Queridos irmãos e irmãs.

1. Os textos da Santa Missa deste terceiro domingo da Quaresma são muito eloquentes e comovem o coração: falam-nos da misericórdia divina. Já na oração da coleta pedimos a Deus: “Acolhei esta confissão da nossa fraqueza para que, humilhados pela consciência de nossas faltas, sejamos confortados pela vossa misericórdia" [1].

É um tema recorrente neste tempo litúrgico, que nos comunica um grande consolo e um desejo da luta espiritual. A Igreja nos convida a seguir a Cristo em sua última viagem a Jerusalém, para levar a cabo o sacrifício da nossa salvação: de toda a humanidade e de cada um de nós. Por isso é importante que renovemos diariamente os desejos de conversão, que irão se manifestar na oração insistente, na mortificação assídua, na prática das obras de caridade. Deste modo corresponderemos – na medida das nossas forças, mas com generosidade – à misericórdia divina.

"Em primeiro lugar, queridíssimos futuros diáconos, tens que ensinar ao povo a via da salvação indicada pelos mandamentos da lei de Deus". Foto: Opus Dei (Information Office)

A maior manifestação da misericórdia de Deus é a encarnação do Verbo e sua morte na cruz pela nossa salvação. Tanto Deus amou o mundo, que lhe deu seu Filho único; todo aquele que crer nele há de ter a vida eterna[2]. E São Paulo, na segunda leitura, afirma: nós pregamos Cristo crucificado, escândalo para os judeus e loucura para os pagãos; mas, para os eleitos (...)força de Deus e sabedoria de Deus [3].

A misericórdia divina enche toda a terra. Não só enviou seu Filho para nos salvar mediante o sacrifício do Calvário e sua gloriosa ressurreição, mas também quis que esta graça fosse sempre atual, até o fim dos tempos. Para isso, nos deixou sua Palavra no Evangelho e entregou os sacramentos à Igreja. É lógico, pois, que a todo o momento – mas especialmente quando celebramos a Eucaristia – renovemos nosso agradecimento e nos proponhamos a aproveitar do melhor modo estas fontes da graça. Jesus foi enviado pelo Pai para conversar, para falar com os homens e com as mulheres: tem muito interesse pela nossa vida pessoal.

"é importante que renovemos diariamente os desejos de conversão, que irão se manifestar na oração insistente, na mortificação assídua, na prática das obras de caridade". Foto: Opus Dei (Information Office)

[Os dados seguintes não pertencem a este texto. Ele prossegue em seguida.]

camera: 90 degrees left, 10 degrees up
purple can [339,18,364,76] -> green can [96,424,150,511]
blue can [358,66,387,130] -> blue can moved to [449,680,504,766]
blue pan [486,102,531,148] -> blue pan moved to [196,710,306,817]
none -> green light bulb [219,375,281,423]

2. Entre os sete sacramentos, a Ordem ocupa um posto único: graças aos ministros sagrados, a Igreja pode cumprir plenamente a sua missão. Hoje damos graças a Deus pela ordenação diaconal destes irmãos nossos, que receberão o presbiterado dentro de poucos meses. Mas já desde este momento serão partícipes da missão salvadora de Cristo no ensinamento da fé, no serviço litúrgico e no serviço da caridade. Gostaria de referir-me brevemente a estes ofícios que, na realidade, são aspectos do único ministério de Cristo Mediador.

Em primeiro lugar, queridíssimos futuros diáconos, tens que ensinar ao povo a via da salvação indicada pelos mandamentos da lei de Deus. As dez palavras do Senhor, entregues a Moisés no monte Sinai, estão dirigidas a todos os homens e todas as mulheres, sem nenhuma exceção. Foram inscritas por Deus mesmo na natureza humana desde a criação dos nossos primeiros pais; no entanto, para que não caíssem no esquecimento, o Senhor quis que ficassem registradas na Sagrada Escritura. Mas temos de testemunhá-las com nossa conduta cristã, de uma forma que as pessoas vejam Jesus quando nos olhe.

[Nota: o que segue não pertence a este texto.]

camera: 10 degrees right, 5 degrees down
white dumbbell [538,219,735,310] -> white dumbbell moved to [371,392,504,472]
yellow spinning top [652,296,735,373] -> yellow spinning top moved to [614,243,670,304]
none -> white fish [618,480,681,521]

Não esqueçamos que os mandamentos não são uma lei imposta de fora, alheia aos nossos impulsos e desejos íntimos; pelo contrário, se adequam plenamente à natureza humana. Deus nos criou para que alcancemos a bem-aventurança eterna, e este é o caminho: não há outro. Além disso, contamos sempre com a ajuda do Senhor. Santo Agostinho afirma: «Deus não ordena jamais o impossível, porém, ao dar-nos alguns preceitos, Ele nos adverte fazer o que podemos, pedir-lhe o que não podemos»[4].

O jugo do Senhor não é pesado quando se toma com amor; o confessamos no salmo responsorial: A lei do Senhor Deus é perfeita, conforto para a alma (...).Os preceitos do Senhor são precisos, alegria ao coração. O mandamento do Senhor é brilhante, para os olhos é uma luz[5].

"Graças aos ministros sagrados, a Igreja pode cumprir plenamente a sua missão". Foto: Opus Dei (Information Office)

3. Quero ressaltar algumas palavras sobre os outros ofícios que os esperam. Com a ordenação diaconal, vos converteis em colaboradores do Bispo e dos presbíteros no serviço litúrgico. Não só porque, como ministros ordinários, podeis administrar a Comunhão aos vossos irmãos e irmãs, mas também porque vos corresponderá cuidar com especial carinho tudo o que refere ao culto divino: o altar, o tabernáculo, os cálices, e assim sucessivamente. Sim, Jesus Cristos vos espera!: tratai-o com muita delicadeza.

Finalmente, no que se refere ao serviço da caridade, em estreita união com o Bispo, recordai que, «servindo a Cristo também nos outros, conduzam os seus irmãos, com humildade e paciência, àquele Rei, a quem servir é reinar»[6]. Se tens que se destacar em algo, que seja no espírito de serviço. São Josemaria nos ensinou que é preciso fazer-se tapete onde os outros pisem macio [7]. Não se trata de uma frase bonita, acrescentava: tem que ser uma realidade em cada cristão, e particularmente na vida de quem foi chamado a servir o ministério ordenado. Também nos ensinou que mais do que em “dar", a caridade está em “compreender"[8].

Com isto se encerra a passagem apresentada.